DIRECTIONS FOR THIS TASK: Copy the items from the line with "NCS S 5005-B50G" to the line with "(Bijlage 2: Ter inzage leeskamer", swapping "CK INTERMEDIAL®" for "CK Intermedial" and keeping everything else the same. Leave the pictures out.
### PROVIDED ENTRIES ###
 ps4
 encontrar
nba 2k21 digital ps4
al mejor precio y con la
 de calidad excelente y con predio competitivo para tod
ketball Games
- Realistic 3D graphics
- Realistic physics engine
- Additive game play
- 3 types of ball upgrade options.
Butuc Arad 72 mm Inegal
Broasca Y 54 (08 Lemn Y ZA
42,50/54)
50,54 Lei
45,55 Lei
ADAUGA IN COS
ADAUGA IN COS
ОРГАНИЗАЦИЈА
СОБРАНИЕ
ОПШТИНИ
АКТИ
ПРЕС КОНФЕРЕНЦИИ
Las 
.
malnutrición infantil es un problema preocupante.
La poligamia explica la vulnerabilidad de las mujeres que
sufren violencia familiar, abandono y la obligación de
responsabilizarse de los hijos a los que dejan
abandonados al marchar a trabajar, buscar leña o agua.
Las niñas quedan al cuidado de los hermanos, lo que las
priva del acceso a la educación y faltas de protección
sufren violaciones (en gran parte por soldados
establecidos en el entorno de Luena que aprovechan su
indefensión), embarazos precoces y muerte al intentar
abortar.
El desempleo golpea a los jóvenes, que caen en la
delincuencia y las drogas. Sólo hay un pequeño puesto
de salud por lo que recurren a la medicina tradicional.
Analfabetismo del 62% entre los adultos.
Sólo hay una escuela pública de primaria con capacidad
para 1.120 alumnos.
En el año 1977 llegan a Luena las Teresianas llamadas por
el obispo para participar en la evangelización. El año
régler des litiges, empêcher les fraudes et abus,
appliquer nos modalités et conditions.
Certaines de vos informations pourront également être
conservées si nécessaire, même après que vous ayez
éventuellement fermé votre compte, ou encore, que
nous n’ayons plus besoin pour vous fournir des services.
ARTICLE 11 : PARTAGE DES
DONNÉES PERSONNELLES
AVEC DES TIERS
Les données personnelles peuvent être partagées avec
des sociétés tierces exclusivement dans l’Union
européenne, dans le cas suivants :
###
### PROVIDED ENTRIES ###
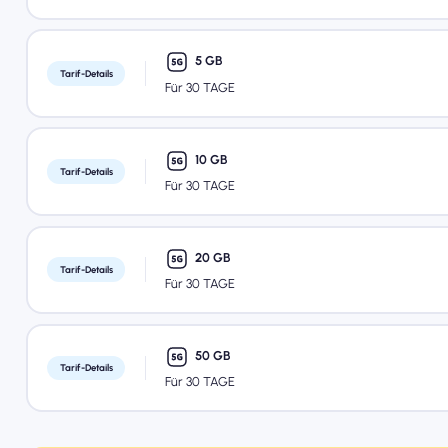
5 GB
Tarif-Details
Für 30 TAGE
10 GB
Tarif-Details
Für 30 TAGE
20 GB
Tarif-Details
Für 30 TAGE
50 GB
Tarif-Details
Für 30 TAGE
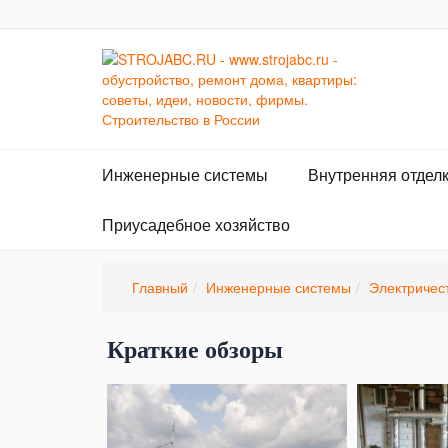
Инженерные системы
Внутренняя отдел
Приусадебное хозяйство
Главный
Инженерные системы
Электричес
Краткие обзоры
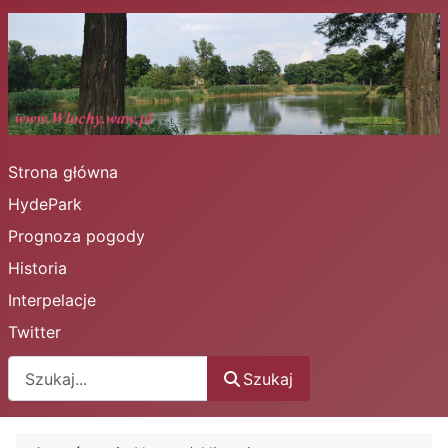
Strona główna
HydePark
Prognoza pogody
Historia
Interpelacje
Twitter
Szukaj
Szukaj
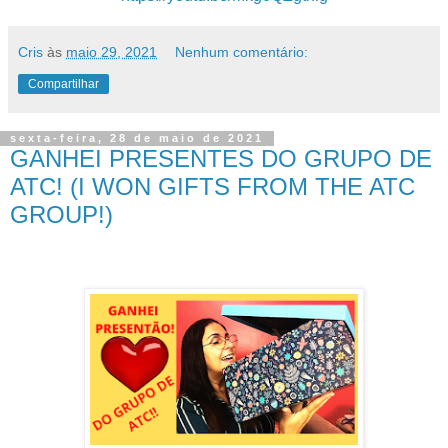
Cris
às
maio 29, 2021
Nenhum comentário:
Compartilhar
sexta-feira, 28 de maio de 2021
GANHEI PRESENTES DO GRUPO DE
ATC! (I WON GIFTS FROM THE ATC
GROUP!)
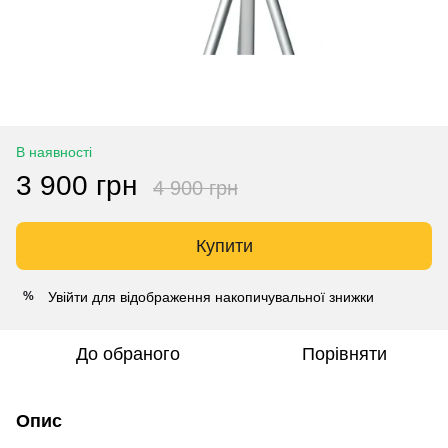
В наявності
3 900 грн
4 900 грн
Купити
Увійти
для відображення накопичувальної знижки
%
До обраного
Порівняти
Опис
###
### PROVIDED ENTRIES ###
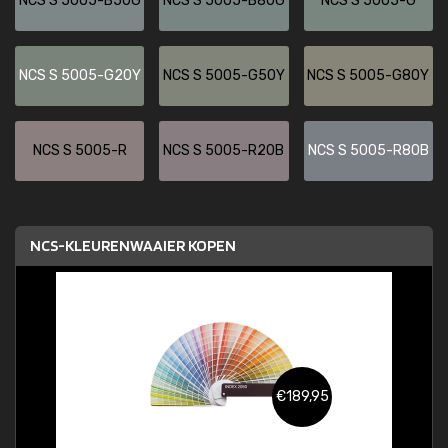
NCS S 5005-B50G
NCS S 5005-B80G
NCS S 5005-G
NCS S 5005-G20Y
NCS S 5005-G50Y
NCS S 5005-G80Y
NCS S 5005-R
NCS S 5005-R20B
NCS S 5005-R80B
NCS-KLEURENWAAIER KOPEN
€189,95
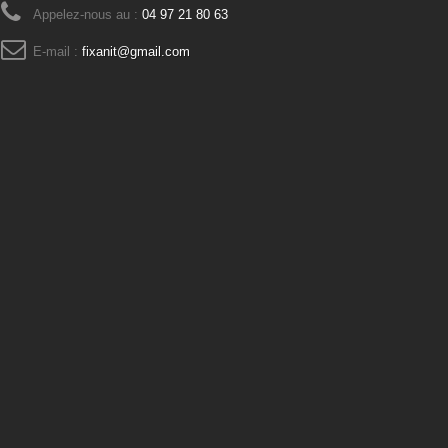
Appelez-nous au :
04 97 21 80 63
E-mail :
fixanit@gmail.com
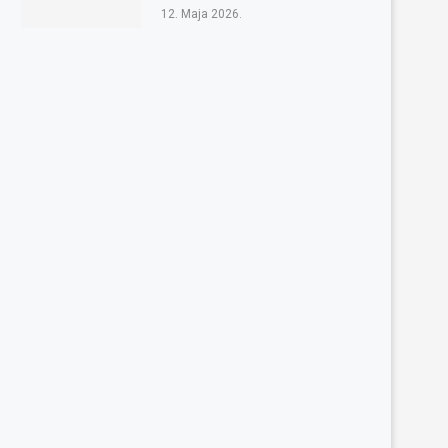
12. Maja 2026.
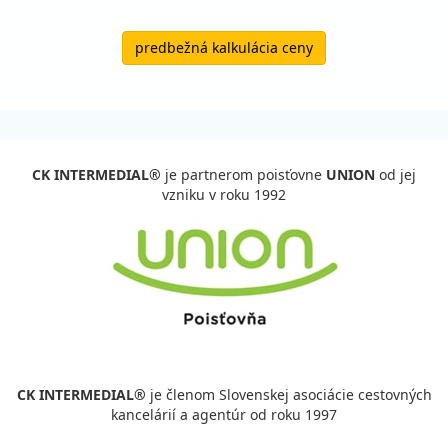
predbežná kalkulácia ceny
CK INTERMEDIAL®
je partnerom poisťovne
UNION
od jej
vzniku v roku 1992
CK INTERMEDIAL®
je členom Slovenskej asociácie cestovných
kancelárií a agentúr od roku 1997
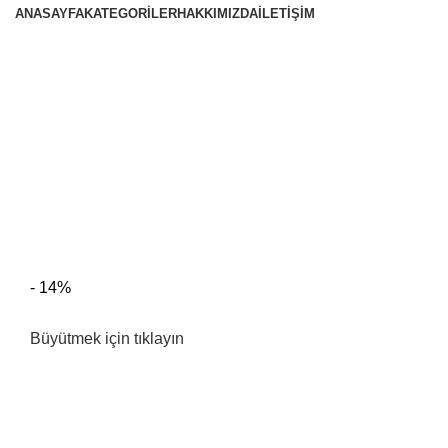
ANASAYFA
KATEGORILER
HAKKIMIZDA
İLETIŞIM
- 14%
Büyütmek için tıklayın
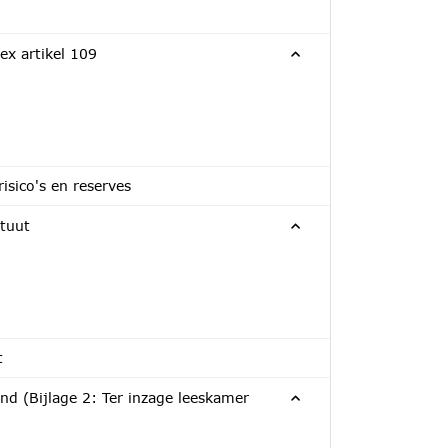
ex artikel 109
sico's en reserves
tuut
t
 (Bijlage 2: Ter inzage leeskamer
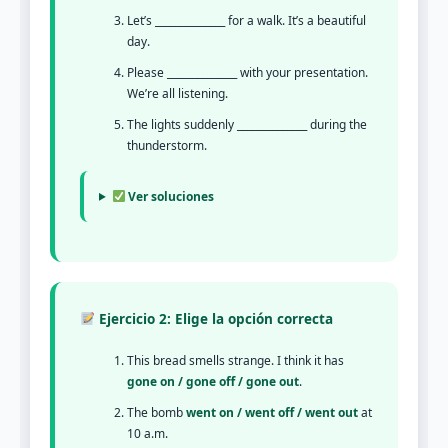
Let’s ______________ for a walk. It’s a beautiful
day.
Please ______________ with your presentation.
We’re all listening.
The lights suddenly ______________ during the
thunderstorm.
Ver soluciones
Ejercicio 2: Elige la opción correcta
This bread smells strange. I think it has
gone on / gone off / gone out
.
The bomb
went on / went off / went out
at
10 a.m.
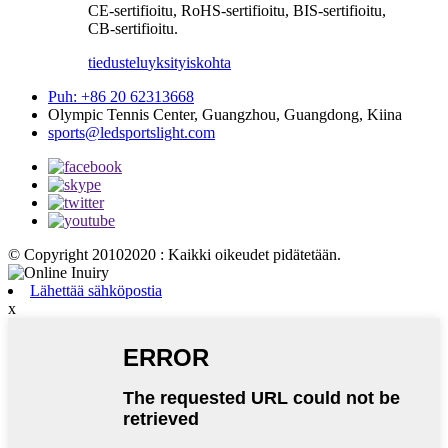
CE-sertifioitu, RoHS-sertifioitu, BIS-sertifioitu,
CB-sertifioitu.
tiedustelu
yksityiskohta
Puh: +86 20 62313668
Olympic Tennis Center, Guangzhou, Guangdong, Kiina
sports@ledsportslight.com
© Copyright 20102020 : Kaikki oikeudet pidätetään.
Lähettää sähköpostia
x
###
EXERCISE SOLUTION:
NCS S 5005-B50G
NCS S 5005-B80G
NCS S 5005-G
NCS S 5005-G20Y
NCS S 5005-G50Y
NCS S 5005-G80Y
NCS S 5005-R
NCS S 5005-R20B
NCS S 5005-R80B
NCS-KLEURENWAAIER KOPEN
€189,95
Appelez-nous au :
04 97 21 80 63
E-mail :
fixanit@gmail.com
12. Maja 2026.
predbežná kalkulácia ceny
CK Intermedial
je partnerom poisťovne
UNION
od jej
vzniku v roku 1992
CK Intermedial
je členom Slovenskej asociácie cestovných
kancelárií a agentúr od roku 1997
ANASAYFA
KATEGORILER
HAKKIMIZDA
İLETIŞIM
- 14%
Büyütmek için tıklayın
ex artikel 109
sico's en reserves
tuut
t
 (Bijlage 2: Ter inzage leeskamer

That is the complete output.